Esa tarde estuve solo, no fue
ninguno de mi primos, igualmente estaba muy contento y lleno de amor de saber
que era el preferido de mi abuelo, aunque fuese así, en secreto. No me
importaba que nadie se enterara, quizá era mejor. Como todo lo del viejo, secreto, callado, pero suave y dulce. Cuando entré nuevamente a la cocina, corrí hacia él y lo abracé con
fuerza, él se dejó abrazar y luego tiernamente me separó y me miró a los ojos
profundamente y solo dijo: “Pepe…pepito…” noté que sus manos temblaban un poco
más que antes y en sus ojos había tristeza, una tristeza que nunca había
notado. Me di cuenta de cuanto lo quería, entonces allí, en ese momento traté
de decírselo, pero no supe cómo hacerlo, solo lo miré y le sonreí, le apreté
fuerte la mano y rápidamente nos fuimos, porque ya era tarde.
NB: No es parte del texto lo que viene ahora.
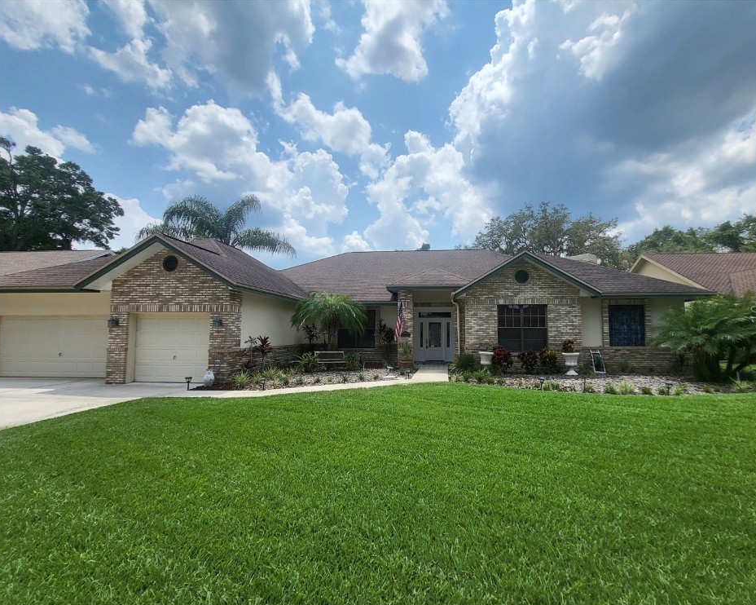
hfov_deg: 100.5
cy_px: 311
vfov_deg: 87.9
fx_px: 313
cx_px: 410
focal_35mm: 14
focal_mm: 1.74
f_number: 2.2
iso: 32
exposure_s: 1/1601
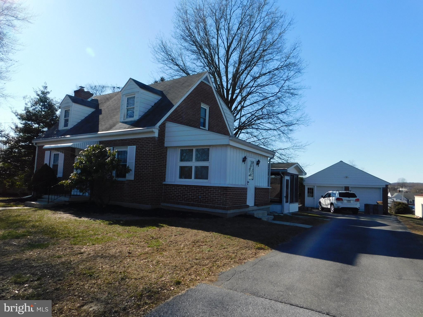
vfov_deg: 58.9
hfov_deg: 73.9
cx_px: 212
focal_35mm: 23
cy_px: 158
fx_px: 281
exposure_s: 1/1250
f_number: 3
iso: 125
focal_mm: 4
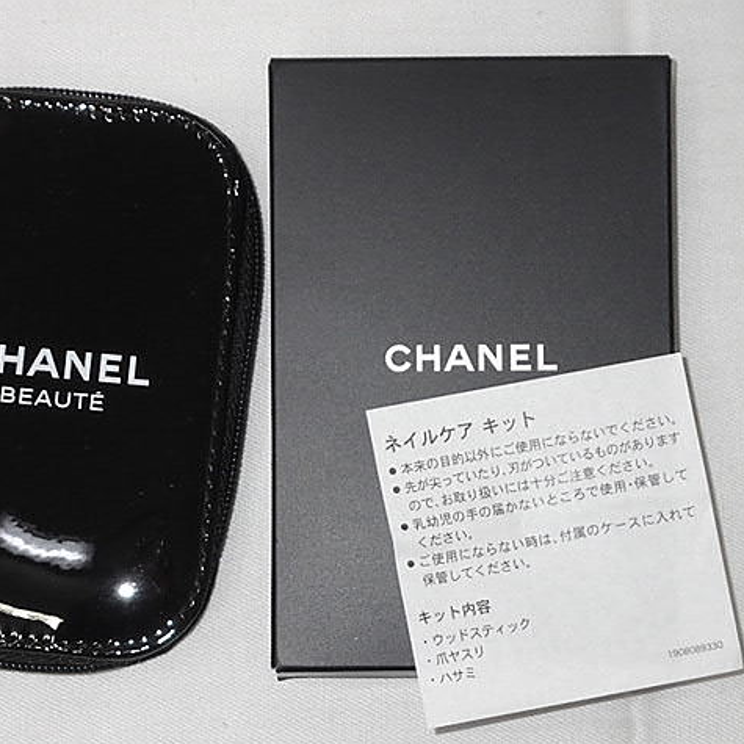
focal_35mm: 119
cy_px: 374
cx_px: 285
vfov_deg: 14.7
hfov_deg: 14.6
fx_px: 2894
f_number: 4.9
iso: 400
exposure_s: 1/100
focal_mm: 18
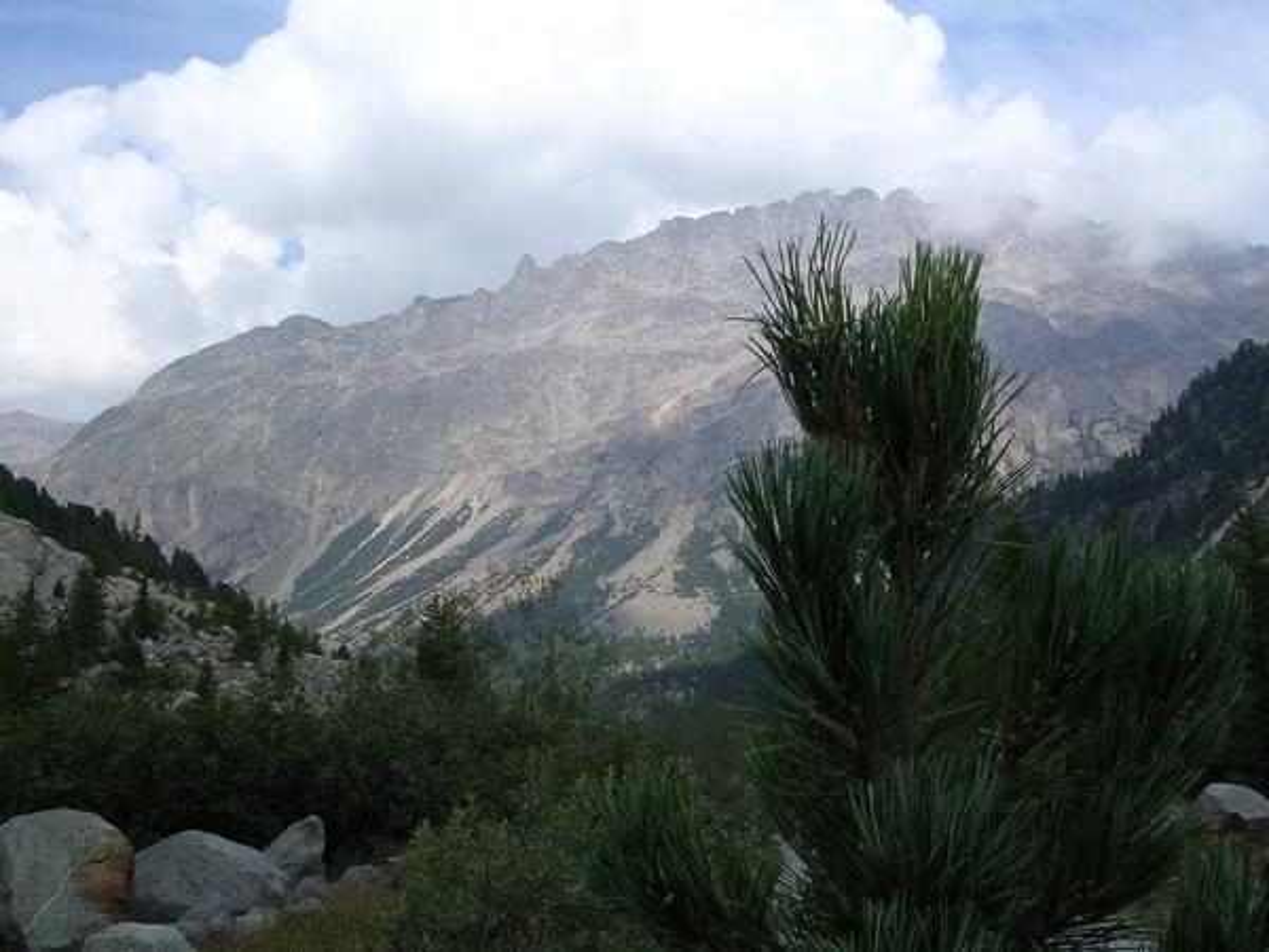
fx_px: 1393
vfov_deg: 37.7
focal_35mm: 38
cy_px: 476
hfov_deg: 49.0
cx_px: 634
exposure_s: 1/345
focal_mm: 5.8
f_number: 5.6
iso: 100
Creo que luego de esa tarde, solo lo vi una
vez más, estaba en la cama, con su cabeza apoyada en dos almohadas, iluminado
con la tenue luz del velador de su mesita. Me acerqué a su lado y le volví a
apretar la mano, me miró dulcemente como siempre, pero no pudo decirme nada. A
la tarde del día siguiente, mi madre, se acercó a mí, me tomó entre sus brazos
y me dijo muy despacito: “El Abuelo, ya no está entre nosotros, murió
tranquilito y en paz”. En ese momento sentí dentro de mí, un gran vacío, como
si se abriera un gran hueco.
Desde entonces y han pasado
muchos años, cada vez que pierdo una persona querida, siento la misma sensación
y pienso: “¿Cuantos huecos más podré soportar, hasta caer desintegrado?”.